Between 2015 and 2021, the median sale price of single-family homes grew nearly 200% in South Shore, but by just 50% in the city, according to recorded deed transfers tracked by the Institute. For condos, that number has grown by 117% in South Shore, compared with 9% citywide. Median sales prices for buildings with two to four units have grown by 231% in that span in South Shore, and 67% citywide.
That’s welcome news to current homeowners whose property is worth more now, says Sarah Ware, the president of the Chicago Association of Realtors. Ware has lived in South Shore for 15 years.

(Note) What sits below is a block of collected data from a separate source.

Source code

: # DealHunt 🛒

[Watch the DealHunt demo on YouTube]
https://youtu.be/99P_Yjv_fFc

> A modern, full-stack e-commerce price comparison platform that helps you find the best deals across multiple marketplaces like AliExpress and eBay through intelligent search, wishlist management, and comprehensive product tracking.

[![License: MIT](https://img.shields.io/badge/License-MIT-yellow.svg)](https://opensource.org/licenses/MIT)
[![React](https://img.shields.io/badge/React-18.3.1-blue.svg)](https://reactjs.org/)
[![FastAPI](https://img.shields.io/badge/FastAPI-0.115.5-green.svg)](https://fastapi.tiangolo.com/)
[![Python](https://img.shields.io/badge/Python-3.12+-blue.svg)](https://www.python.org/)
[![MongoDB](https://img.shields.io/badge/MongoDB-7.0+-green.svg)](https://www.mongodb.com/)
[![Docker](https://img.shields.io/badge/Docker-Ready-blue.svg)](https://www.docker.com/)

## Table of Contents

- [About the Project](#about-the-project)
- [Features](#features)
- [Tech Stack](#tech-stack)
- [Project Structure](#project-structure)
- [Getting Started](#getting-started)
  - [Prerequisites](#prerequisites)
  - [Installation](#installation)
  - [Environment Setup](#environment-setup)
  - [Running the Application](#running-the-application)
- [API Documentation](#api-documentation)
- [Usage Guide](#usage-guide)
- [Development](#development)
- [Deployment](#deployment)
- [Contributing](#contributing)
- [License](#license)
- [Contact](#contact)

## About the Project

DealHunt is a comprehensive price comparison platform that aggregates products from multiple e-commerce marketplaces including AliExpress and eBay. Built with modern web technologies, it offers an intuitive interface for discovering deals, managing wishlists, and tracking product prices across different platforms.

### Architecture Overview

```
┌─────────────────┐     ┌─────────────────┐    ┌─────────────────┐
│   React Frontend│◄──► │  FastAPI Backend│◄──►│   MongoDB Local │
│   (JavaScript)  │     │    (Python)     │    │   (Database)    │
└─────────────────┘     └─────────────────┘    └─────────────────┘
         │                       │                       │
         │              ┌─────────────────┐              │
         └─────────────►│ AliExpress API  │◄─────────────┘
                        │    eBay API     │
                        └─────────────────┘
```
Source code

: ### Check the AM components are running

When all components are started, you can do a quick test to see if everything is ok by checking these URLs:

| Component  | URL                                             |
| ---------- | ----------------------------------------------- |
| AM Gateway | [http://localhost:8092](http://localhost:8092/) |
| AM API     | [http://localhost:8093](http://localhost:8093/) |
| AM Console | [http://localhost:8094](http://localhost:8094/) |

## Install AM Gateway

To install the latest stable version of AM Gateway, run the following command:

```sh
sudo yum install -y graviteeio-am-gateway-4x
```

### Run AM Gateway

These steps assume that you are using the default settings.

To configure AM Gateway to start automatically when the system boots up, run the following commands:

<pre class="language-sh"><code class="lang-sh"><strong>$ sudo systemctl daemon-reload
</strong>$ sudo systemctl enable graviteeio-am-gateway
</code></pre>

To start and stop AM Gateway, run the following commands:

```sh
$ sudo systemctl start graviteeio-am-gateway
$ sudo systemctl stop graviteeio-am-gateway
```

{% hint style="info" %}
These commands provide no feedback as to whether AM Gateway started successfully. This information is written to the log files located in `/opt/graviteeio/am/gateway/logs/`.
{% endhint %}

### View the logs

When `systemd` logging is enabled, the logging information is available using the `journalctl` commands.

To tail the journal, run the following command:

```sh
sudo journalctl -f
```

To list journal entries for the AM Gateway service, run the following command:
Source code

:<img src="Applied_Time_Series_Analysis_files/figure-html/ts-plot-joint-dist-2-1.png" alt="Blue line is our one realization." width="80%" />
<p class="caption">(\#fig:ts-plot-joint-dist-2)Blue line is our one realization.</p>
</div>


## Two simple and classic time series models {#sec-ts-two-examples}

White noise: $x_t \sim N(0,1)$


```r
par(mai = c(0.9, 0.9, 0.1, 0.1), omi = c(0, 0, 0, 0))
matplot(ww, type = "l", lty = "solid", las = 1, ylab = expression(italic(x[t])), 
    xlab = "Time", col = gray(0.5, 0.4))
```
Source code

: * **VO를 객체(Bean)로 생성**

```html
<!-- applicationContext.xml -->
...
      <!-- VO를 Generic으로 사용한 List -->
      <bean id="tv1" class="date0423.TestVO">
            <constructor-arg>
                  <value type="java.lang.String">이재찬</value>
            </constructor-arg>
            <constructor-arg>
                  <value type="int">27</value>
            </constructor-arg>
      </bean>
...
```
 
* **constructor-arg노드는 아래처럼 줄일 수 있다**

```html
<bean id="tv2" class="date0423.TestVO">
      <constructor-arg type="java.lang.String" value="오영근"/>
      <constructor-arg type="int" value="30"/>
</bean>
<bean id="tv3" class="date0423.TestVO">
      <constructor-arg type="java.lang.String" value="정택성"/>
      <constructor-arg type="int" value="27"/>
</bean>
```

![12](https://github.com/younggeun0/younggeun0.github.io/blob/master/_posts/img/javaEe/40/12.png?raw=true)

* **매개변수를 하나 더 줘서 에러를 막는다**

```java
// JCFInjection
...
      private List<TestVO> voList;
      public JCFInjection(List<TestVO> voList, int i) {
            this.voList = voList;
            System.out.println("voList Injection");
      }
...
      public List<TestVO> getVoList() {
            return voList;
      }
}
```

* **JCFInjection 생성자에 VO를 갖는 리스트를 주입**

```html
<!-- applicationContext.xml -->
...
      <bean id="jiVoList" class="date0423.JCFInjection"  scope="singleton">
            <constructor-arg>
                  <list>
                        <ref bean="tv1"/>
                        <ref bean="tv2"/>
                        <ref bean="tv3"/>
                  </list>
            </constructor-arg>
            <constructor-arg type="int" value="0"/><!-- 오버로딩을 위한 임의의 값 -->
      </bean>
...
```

“It’s nice to see, ‘Wait, I got a little equity now?’” said Ware, who describes the neighborhood as a lakefront gem. “A lot of my neighbors, our houses are a large equity builder. It’s been disinvested for so many years that we’re hoping trends will follow when it comes to retail.”
For their part, city officials say they’ve been actively working on measures to help homeowners and renters. In July, the City Council created a new pilot preservation program that sought to help owners of condo and co-op buildings in South Shore at risk of being converted to high-cost rental units.
The funding, which has not yet been approved by City Council, is designed to help owners pay for deferred maintenance or get loans for fix-ups. Ideally, it would allow longtime residents, “many of them older and on fixed incomes,” to stay in their homes affordably, the city said in a release.
Housing Department spokeswoman Samantha Hill said the department has held “over 100 meetings” with homeowners associations in the neighborhood to get their governance set up to set them up to receive the loans. Nearly 150 units in 14 buildings in the neighborhood have “been stabilized or are in process” of being preserved through the city’s existing troubled-buildings initiative.
As for the city-owned lot in Woodlawn, Hill said officials anticipate developing “a larger mixed-use planning effort that will include affordable housing” in the area between the Metra tracks and Stony Island Avenue.
“The Department considers this a gateway site to Woodlawn’s redeveloping 63rd Street Corridor,” and the city will be coordinating closely with the Woodlawn Central Development, the YMCA and Mount Carmel High School Campus, Hill said.
The City Council also recently approved construction of a handful of new affordable homes, and a proposal for an affordable 33-unit building is planned as part of the Thrive Exchange development, Hill said. The city has also provided rental relief through the pandemic citywide, and is providing money for legal counsel for individuals going through eviction proceedings.
But Romeo said the city has not acted urgently enough, especially to address rising rents.
“At this point, the city has a long history of saying things and either doing nothing or doing the opposite,” he said. “We want to work with the mayor, alderperson, the Housing Department to get a holistic housing ordinance that encapsulates all the things we’ve put in our demands, that helps renters, condo owners and homeowners.”